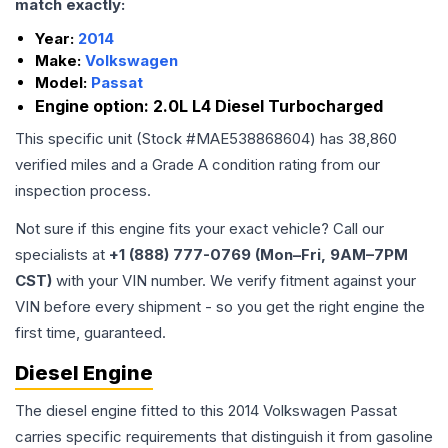
match exactly:
Year:
2014
Make:
Volkswagen
Model:
Passat
Engine option:
2.0L L4 Diesel Turbocharged
This specific unit (Stock #
MAE538868604
) has
38,860
verified miles and a Grade
A
condition rating from our
inspection process.
Not sure if this engine fits your exact vehicle? Call our
specialists at
+1 (888) 777-0769 (Mon–Fri, 9AM–7PM
CST)
with your VIN number. We verify fitment against your
VIN before every shipment - so you get the right engine the
first time, guaranteed.
Diesel Engine
The diesel engine fitted to this 2014 Volkswagen Passat
carries specific requirements that distinguish it from gasoline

● ● ● ●

About this exercise
A verbatim copy of all the records, minus the pictures, is the expected answer.

Problem solution
match exactly:
Year:
2014
Make:
Volkswagen
Model:
Passat
Engine option:
2.0L L4 Diesel Turbocharged
This specific unit (Stock #
MAE538868604
) has
38,860
verified miles and a Grade
A
condition rating from our
inspection process.
Not sure if this engine fits your exact vehicle? Call our
specialists at
+1 (888) 777-0769 (Mon–Fri, 9AM–7PM
CST)
with your VIN number. We verify fitment against your
VIN before every shipment - so you get the right engine the
first time, guaranteed.
Diesel Engine
The diesel engine fitted to this 2014 Volkswagen Passat
carries specific requirements that distinguish it from gasoline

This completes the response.